SE TIVESSE que eleger um traço para distinguir os anos Lula, diria que eles têm sido marcados pelo rebaixamento da vida nacional. A começar pelo sucateamento da esperança, tudo de alguma forma se nivelou por baixo. É curiosa, aliás, a realização histórica do slogan da campanha petista: o desassombro com que se foi ao pote pelo menos até a descoberta do mensalão -e tenho dúvidas de que algo substantivo tenha mudado- basta para constatar que temor, neste governo, só do mercado.
"A esperança venceu o medo" funciona mais ou menos como o "caçador de marajás", slogan de Collor que já prenunciava, para quem soubesse ler nas entrelinhas, o desmantelamento do Estado que seu governo iria levar a cabo.
Os ventos, porém, sopram a favor de Lula. Tudo melhorou -é o que mais se ouve por aí. Muito bem. Pergunto se a ladainha oficial não seria, antes, a expressão do cinismo dos vitoriosos e recém-convertidos diante das evidências de que não vamos mais nos tornar uma sociedade decente, como um dia essa turma já pretendeu.

Registros de dados armazenados
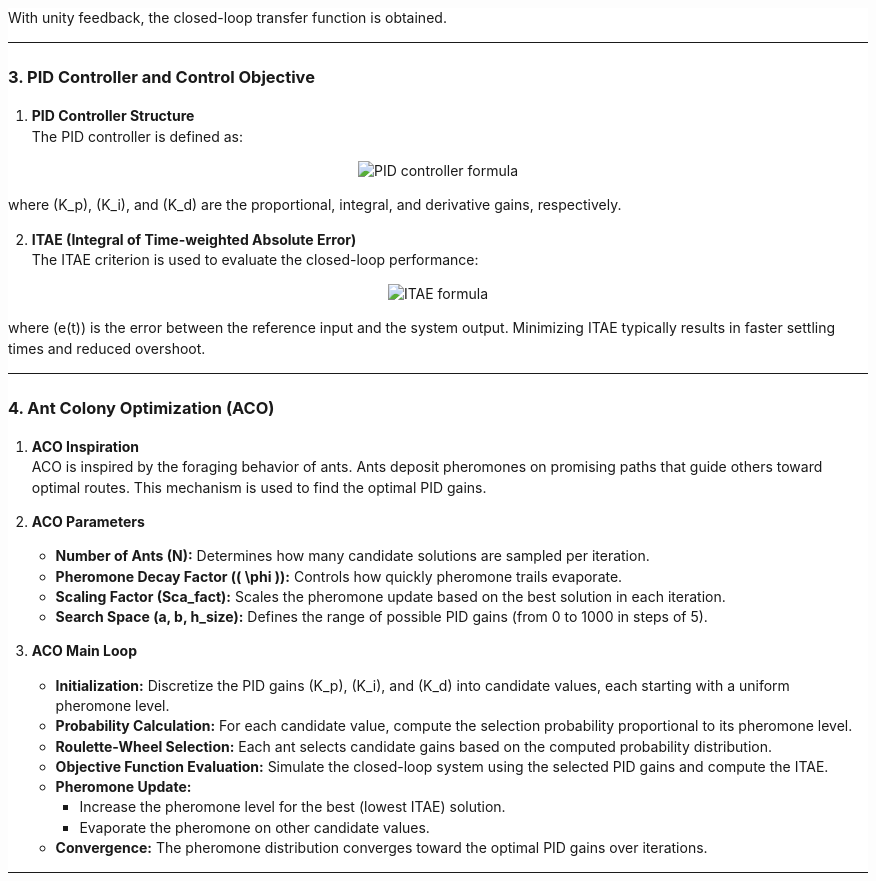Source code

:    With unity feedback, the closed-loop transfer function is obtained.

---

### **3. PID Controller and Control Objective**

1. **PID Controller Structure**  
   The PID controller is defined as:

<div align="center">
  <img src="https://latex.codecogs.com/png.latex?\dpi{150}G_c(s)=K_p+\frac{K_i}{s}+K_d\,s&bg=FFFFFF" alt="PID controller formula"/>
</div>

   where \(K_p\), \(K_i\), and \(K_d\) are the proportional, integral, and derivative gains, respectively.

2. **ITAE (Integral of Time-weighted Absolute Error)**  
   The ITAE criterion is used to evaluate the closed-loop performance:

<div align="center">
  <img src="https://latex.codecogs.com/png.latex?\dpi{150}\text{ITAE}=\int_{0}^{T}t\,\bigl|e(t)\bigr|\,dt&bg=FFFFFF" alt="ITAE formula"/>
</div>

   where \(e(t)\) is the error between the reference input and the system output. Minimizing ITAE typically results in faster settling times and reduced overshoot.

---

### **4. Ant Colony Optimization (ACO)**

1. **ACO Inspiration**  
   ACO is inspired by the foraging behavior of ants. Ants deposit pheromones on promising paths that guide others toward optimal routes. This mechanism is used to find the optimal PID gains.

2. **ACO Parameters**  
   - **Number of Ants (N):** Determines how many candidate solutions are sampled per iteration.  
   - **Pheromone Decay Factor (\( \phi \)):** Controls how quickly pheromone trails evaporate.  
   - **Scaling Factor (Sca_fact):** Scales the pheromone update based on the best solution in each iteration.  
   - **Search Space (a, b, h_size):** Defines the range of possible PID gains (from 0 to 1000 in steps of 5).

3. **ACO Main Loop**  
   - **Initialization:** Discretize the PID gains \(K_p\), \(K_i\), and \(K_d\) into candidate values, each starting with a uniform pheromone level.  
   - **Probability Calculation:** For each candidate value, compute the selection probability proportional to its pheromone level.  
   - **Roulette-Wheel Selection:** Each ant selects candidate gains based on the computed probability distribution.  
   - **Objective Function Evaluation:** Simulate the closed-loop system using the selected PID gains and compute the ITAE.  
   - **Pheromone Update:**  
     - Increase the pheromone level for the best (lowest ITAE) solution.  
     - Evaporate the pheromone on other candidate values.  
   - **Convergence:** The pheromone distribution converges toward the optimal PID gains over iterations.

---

---

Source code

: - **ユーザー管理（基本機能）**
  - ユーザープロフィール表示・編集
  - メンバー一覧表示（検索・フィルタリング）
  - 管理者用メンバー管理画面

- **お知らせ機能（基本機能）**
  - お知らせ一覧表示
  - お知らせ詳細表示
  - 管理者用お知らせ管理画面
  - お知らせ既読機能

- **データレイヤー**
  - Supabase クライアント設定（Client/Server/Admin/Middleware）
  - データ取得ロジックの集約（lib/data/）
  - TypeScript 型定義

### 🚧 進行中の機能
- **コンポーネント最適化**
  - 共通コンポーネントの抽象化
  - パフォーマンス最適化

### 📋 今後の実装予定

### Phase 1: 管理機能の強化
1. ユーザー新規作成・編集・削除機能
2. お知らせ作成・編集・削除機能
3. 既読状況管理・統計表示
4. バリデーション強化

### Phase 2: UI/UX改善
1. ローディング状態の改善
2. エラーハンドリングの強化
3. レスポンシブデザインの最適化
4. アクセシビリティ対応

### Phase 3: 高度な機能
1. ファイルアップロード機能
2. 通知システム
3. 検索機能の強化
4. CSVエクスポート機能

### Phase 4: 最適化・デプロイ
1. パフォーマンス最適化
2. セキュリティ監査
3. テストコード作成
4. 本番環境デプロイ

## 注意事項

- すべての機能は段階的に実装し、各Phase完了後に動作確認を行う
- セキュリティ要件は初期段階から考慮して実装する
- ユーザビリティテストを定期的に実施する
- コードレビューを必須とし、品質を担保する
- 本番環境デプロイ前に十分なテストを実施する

● ENUNCIADO
Você pode transcrever na íntegra, sem alterar nada, o texto sobre os anos Lula?

● RESPOSTA
SE TIVESSE que eleger um traço para distinguir os anos Lula, diria que eles têm sido marcados pelo rebaixamento da vida nacional. A começar pelo sucateamento da esperança, tudo de alguma forma se nivelou por baixo. É curiosa, aliás, a realização histórica do slogan da campanha petista: o desassombro com que se foi ao pote pelo menos até a descoberta do mensalão -e tenho dúvidas de que algo substantivo tenha mudado- basta para constatar que temor, neste governo, só do mercado.
"A esperança venceu o medo" funciona mais ou menos como o "caçador de marajás", slogan de Collor que já prenunciava, para quem soubesse ler nas entrelinhas, o desmantelamento do Estado que seu governo iria levar a cabo.
Os ventos, porém, sopram a favor de Lula. Tudo melhorou -é o que mais se ouve por aí. Muito bem. Pergunto se a ladainha oficial não seria, antes, a expressão do cinismo dos vitoriosos e recém-convertidos diante das evidências de que não vamos mais nos tornar uma sociedade decente, como um dia essa turma já pretendeu.